Glycolytic flux control of glyceraldehyde 3-phosphate dehydrogenase in yeast

Odendaal, Christoff (2019-12)

Thesis (MSc)--Stellenbosch University, 2019.

Thesis

ENGLISH ABSTRACT: To save precious experimental time and resources and to gain a deeper understanding of living systems, modelling approaches and systems biological tools like Metabolic Control Analysis (MCA) offer the opportunity to analyse these systems at the level of integrated reaction networks. These tools can aid in the discovery of promising industrial and pharmaceutical metabolic targets. In addition, modelling promises to reduce duplication of work by allowing for the integration of existing models into larger networks that have extended predictive capacity. This is known as the modular approach to model construction. A cornerstone of the modular approach to metabolic modelling is that model expansion increases the predictive abilities of a given model instead of just changing it to describe a new, narrow set of behaviours. Glycolysis - a ubiquitous pathway responsible for glucose catabolism - was probably the first metabolic pathway to be modelled and a history of iterative model expansion is now starting to take shape based on this model. The model by Teusink et al. [1] and its descendent by Du Preez et al. [2] are two existing glycolytic models of Saccharomyces cerevisiae that represent such an expansion. Du Preez and colleagues adapted the steady-state Teusink model in silico to describe glycolytic oscillations. This presents a good opportunity to test whether the adjustment expanded the model’s predictive capacity or just changed it to a new, narrow set of behaviours.
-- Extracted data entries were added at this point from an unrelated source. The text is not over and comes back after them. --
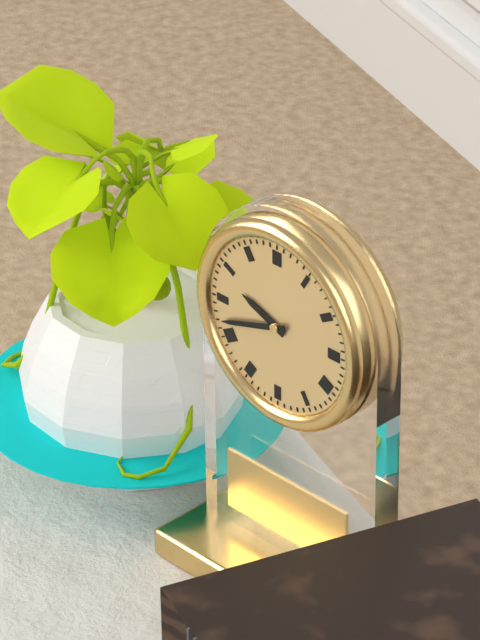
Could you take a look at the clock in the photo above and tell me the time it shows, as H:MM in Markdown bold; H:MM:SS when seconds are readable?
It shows **9:42**
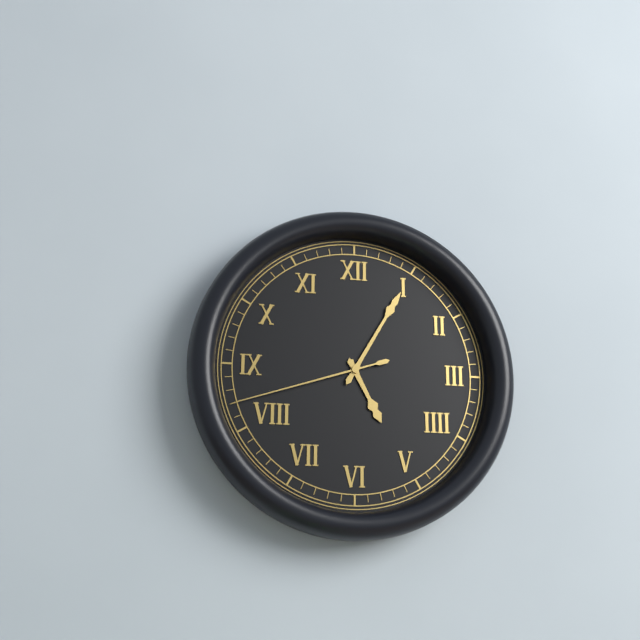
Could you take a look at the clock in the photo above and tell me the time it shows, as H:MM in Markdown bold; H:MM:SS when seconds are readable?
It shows **5:05:42**
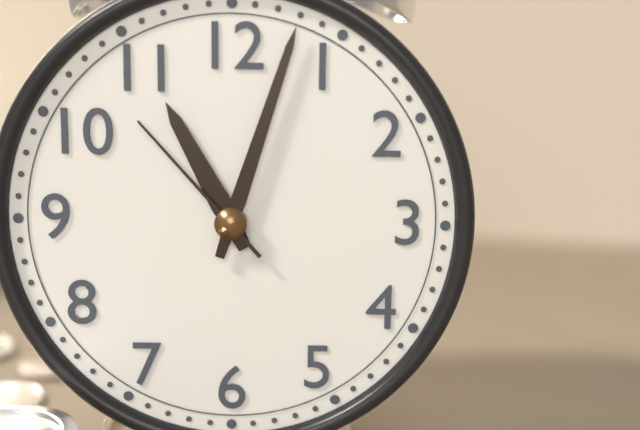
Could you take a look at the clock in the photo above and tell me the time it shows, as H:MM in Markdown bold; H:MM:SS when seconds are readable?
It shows **11:03:53**
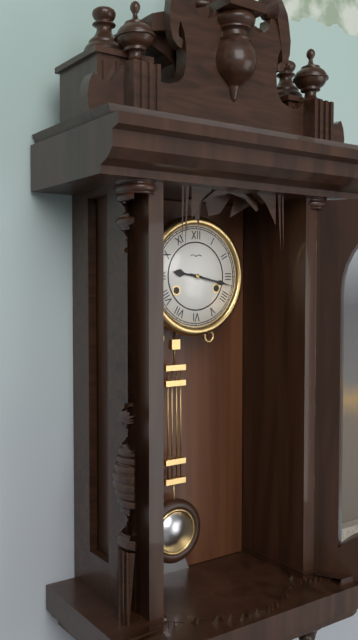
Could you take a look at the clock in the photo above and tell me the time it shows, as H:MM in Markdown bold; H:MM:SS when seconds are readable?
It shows **9:17**
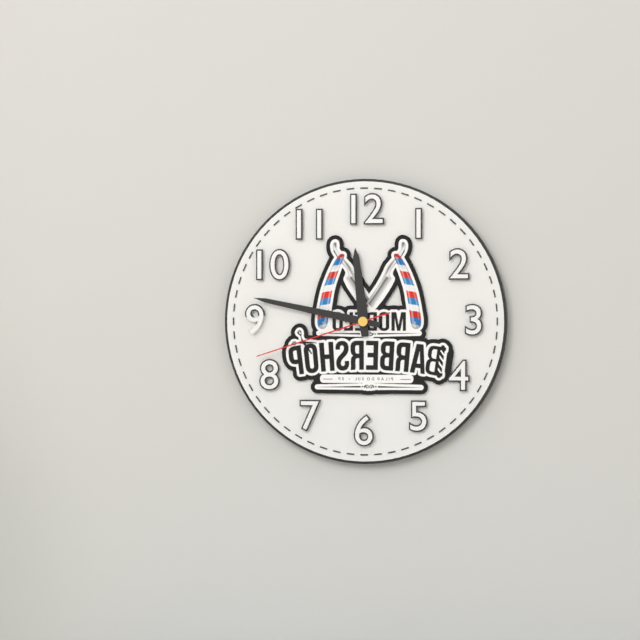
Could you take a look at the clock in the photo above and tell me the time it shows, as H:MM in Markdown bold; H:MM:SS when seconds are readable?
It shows **11:47:42**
Iodoacetic acid (IAA), a specific, irreversible inhibitor of glyceraldehyde 3-phosphate dehydrogenase (GAPDH), was used to perturb yeast glycolysis for the calculation of the glycolytic flux control coefficient of GAPDH. The ability of the model to correctly predict the flux control of GAPDH would be a validation of the model. We found that both the Teusink and the Du Preez models predicted the glycolytic control of GAPDH to be close to zero, which was in good agreement with our experimental finding. Furthermore, the models could predict the effect of larger perturbations of GAPDH reasonably well. This finding is also exciting as it validates the usefulness of IAA as a chemical perturbant that can be used to experimentally measure GAPDH’s glycolytic flux control, which can be reapplied to other metabolic systems where it might have clinical or industrial significance.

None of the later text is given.